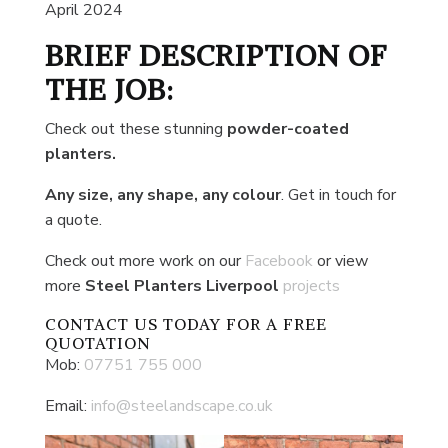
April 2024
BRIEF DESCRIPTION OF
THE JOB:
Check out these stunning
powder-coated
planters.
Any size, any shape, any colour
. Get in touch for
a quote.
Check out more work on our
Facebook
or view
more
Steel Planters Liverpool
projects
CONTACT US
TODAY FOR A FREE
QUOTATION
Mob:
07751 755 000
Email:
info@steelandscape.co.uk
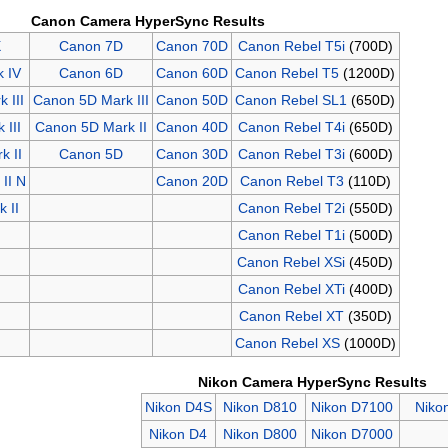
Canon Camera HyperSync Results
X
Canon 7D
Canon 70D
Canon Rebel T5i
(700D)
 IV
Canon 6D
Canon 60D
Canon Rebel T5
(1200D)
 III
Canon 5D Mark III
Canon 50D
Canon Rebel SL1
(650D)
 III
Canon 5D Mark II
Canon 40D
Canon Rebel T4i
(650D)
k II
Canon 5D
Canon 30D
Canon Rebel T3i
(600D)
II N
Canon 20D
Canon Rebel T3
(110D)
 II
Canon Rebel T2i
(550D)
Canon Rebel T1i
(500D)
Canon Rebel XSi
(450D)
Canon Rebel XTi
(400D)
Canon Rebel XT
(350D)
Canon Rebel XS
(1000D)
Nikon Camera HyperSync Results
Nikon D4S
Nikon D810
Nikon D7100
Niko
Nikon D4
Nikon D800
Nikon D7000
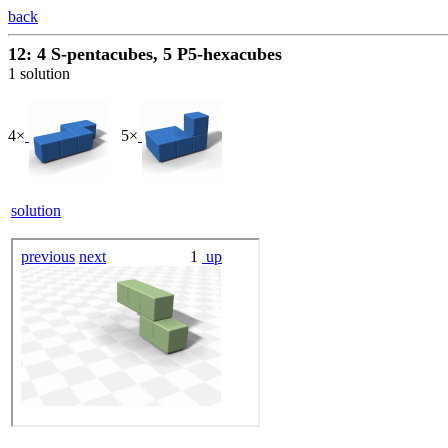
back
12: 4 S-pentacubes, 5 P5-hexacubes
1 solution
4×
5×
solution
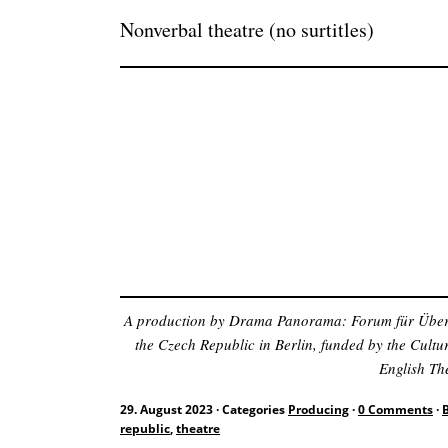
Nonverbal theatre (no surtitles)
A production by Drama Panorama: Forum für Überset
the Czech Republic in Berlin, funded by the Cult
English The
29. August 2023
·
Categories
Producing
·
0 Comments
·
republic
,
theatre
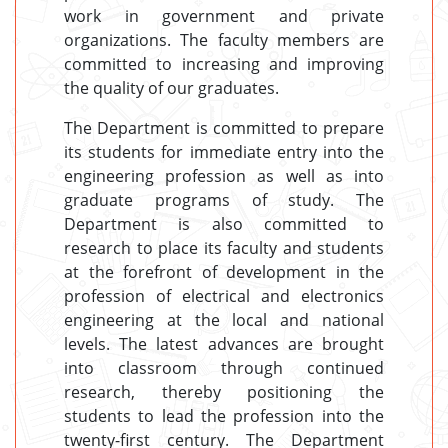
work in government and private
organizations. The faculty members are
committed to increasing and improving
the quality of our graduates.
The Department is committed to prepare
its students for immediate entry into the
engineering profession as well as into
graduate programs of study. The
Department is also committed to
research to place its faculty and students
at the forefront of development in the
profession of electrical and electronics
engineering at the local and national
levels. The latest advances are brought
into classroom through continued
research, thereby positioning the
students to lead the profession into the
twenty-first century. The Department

....

## [EXERCISE]
Format every line of text read from the records above as a Markdown table with the columns "Row" and "Line", numbering each line in order and skipping blank lines. Omit the pictures from the table.

## [COMPLETED EXERCISE]
| Row | Line |
|---|---|
| 1 | April 2024 |
| 2 | BRIEF DESCRIPTION OF |
| 3 | THE JOB: |
| 4 | Check out these stunning |
| 5 | powder-coated |
| 6 | planters. |
| 7 | Any size, any shape, any colour |
| 8 | . Get in touch for |
| 9 | a quote. |
| 10 | Check out more work on our |
| 11 | Facebook |
| 12 | or view |
| 13 | more |
| 14 | Steel Planters Liverpool |
| 15 | projects |
| 16 | CONTACT US |
| 17 | TODAY FOR A FREE |
| 18 | QUOTATION |
| 19 | Mob: |
| 20 | 07751 755 000 |
| 21 | Email: |
| 22 | info@steelandscape.co.uk |
| 23 | Canon Camera HyperSync Results |
| 24 | X |
| 25 | Canon 7D |
| 26 | Canon 70D |
| 27 | Canon Rebel T5i |
| 28 | (700D) |
| 29 |  IV |
| 30 | Canon 6D |
| 31 | Canon 60D |
| 32 | Canon Rebel T5 |
| 33 | (1200D) |
| 34 |  III |
| 35 | Canon 5D Mark III |
| 36 | Canon 50D |
| 37 | Canon Rebel SL1 |
| 38 | (650D) |
| 39 |  III |
| 40 | Canon 5D Mark II |
| 41 | Canon 40D |
| 42 | Canon Rebel T4i |
| 43 | (650D) |
| 44 | k II |
| 45 | Canon 5D |
| 46 | Canon 30D |
| 47 | Canon Rebel T3i |
| 48 | (600D) |
| 49 | II N |
| 50 | Canon 20D |
| 51 | Canon Rebel T3 |
| 52 | (110D) |
| 53 |  II |
| 54 | Canon Rebel T2i |
| 55 | (550D) |
| 56 | Canon Rebel T1i |
| 57 | (500D) |
| 58 | Canon Rebel XSi |
| 59 | (450D) |
| 60 | Canon Rebel XTi |
| 61 | (400D) |
| 62 | Canon Rebel XT |
| 63 | (350D) |
| 64 | Canon Rebel XS |
| 65 | (1000D) |
| 66 | Nikon Camera HyperSync Results |
| 67 | Nikon D4S |
| 68 | Nikon D810 |
| 69 | Nikon D7100 |
| 70 | Niko |
| 71 | Nikon D4 |
| 72 | Nikon D800 |
| 73 | Nikon D7000 |
| 74 | back |
| 75 | 12: 4 S-pentacubes, 5 P5-hexacubes |
| 76 | 1 solution |
| 77 | 4× |
| 78 | 5× |
| 79 | solution |
| 80 | Nonverbal theatre (no surtitles) |
| 81 | A production by Drama Panorama: Forum für Überset |
| 82 | the Czech Republic in Berlin, funded by the Cult |
| 83 | English The |
| 84 | 29. August 2023 |
| 85 | · |
| 86 | Categories |
| 87 | Producing |
| 88 | · |
| 89 | 0 Comments |
| 90 | · |
| 91 | republic |
| 92 | , |
| 93 | theatre |
| 94 | work in government and private |
| 95 | organizations. The faculty members are |
| 96 | committed to increasing and improving |
| 97 | the quality of our graduates. |
| 98 | The Department is committed to prepare |
| 99 | its students for immediate entry into the |
| 100 | engineering profession as well as into |
| 101 | graduate programs of study. The |
| 102 | Department is also committed to |
| 103 | research to place its faculty and students |
| 104 | at the forefront of development in the |
| 105 | profession of electrical and electronics |
| 106 | engineering at the local and national |
| 107 | levels. The latest advances are brought |
| 108 | into classroom through continued |
| 109 | research, thereby positioning the |
| 110 | students to lead the profession into the |
| 111 | twenty-first century. The Department |